What the task asks
Each line below that contains the word "ottoman" is to be counted; give only the final number.

Material provided
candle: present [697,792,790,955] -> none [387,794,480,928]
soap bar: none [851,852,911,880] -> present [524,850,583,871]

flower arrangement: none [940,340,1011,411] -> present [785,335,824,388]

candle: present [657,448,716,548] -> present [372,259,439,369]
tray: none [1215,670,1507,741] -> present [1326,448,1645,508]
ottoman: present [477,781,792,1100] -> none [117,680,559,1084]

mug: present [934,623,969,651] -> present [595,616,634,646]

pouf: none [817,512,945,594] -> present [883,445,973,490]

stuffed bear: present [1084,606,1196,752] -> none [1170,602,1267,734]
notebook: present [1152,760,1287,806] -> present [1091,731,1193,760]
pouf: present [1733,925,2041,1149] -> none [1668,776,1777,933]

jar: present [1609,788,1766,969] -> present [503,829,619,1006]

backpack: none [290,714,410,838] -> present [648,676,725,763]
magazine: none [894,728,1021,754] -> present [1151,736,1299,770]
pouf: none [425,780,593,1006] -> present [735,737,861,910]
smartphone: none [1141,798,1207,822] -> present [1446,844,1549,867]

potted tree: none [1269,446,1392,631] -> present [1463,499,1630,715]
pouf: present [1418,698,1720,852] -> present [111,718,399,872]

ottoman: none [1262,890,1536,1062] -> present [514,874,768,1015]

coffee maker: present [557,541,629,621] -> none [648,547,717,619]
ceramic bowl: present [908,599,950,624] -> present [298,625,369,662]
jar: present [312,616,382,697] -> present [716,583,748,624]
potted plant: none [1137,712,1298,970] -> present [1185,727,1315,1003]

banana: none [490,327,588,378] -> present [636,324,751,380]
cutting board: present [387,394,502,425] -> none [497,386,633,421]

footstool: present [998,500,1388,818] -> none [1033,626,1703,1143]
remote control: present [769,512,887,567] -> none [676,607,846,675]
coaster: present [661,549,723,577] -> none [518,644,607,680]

Answer to this task
2